Start of SUPPLIED DATA

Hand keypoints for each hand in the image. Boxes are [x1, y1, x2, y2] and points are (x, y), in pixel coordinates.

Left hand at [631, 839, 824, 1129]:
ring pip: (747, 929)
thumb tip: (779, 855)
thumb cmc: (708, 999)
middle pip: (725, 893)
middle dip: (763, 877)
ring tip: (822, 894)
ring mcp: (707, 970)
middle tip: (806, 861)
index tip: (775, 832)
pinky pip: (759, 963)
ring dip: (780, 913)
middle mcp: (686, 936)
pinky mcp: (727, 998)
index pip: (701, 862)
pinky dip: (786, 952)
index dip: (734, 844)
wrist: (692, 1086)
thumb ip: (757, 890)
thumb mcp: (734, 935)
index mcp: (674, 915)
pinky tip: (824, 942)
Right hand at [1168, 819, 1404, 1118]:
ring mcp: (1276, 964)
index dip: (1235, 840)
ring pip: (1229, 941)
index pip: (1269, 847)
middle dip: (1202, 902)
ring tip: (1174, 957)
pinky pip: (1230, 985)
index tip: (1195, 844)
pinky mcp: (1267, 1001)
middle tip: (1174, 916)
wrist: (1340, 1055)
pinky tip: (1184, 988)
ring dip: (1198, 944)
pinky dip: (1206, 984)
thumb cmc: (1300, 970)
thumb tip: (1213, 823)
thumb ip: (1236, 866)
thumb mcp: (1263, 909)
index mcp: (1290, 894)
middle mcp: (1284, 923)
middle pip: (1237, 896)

End of SUPPLIED DATA

Write out every entry once more, precisely as it stands.

## COMPLETED TASK
Hand keypoints for each hand in the image. Boxes are [x1, y1, x2, y2] and points are (x, y), in pixel coordinates.

Left hand at [631, 839, 824, 1129]:
ring pip: (747, 929)
thumb tip: (779, 855)
thumb cmc: (708, 999)
middle pip: (725, 893)
middle dip: (763, 877)
ring tip: (822, 894)
ring mcp: (707, 970)
middle tip: (806, 861)
index tip: (775, 832)
pinky pip: (759, 963)
ring dip: (780, 913)
middle mcp: (686, 936)
pinky mcp: (727, 998)
index pip: (701, 862)
pinky dip: (786, 952)
index dip: (734, 844)
wrist: (692, 1086)
thumb ip: (757, 890)
thumb mcp: (734, 935)
index mcp: (674, 915)
pinky tip: (824, 942)
Right hand at [1168, 819, 1404, 1118]:
ring mcp: (1276, 964)
index dip: (1235, 840)
ring pip: (1229, 941)
index pip: (1269, 847)
middle dip: (1202, 902)
ring tip: (1174, 957)
pinky pip: (1230, 985)
index tip: (1195, 844)
pinky mcp: (1267, 1001)
middle tip: (1174, 916)
wrist: (1340, 1055)
pinky tip: (1184, 988)
ring dip: (1198, 944)
pinky dip: (1206, 984)
thumb cmc: (1300, 970)
thumb tip: (1213, 823)
thumb ip: (1236, 866)
thumb mcp: (1263, 909)
index mcp: (1290, 894)
middle mcp: (1284, 923)
middle pip: (1237, 896)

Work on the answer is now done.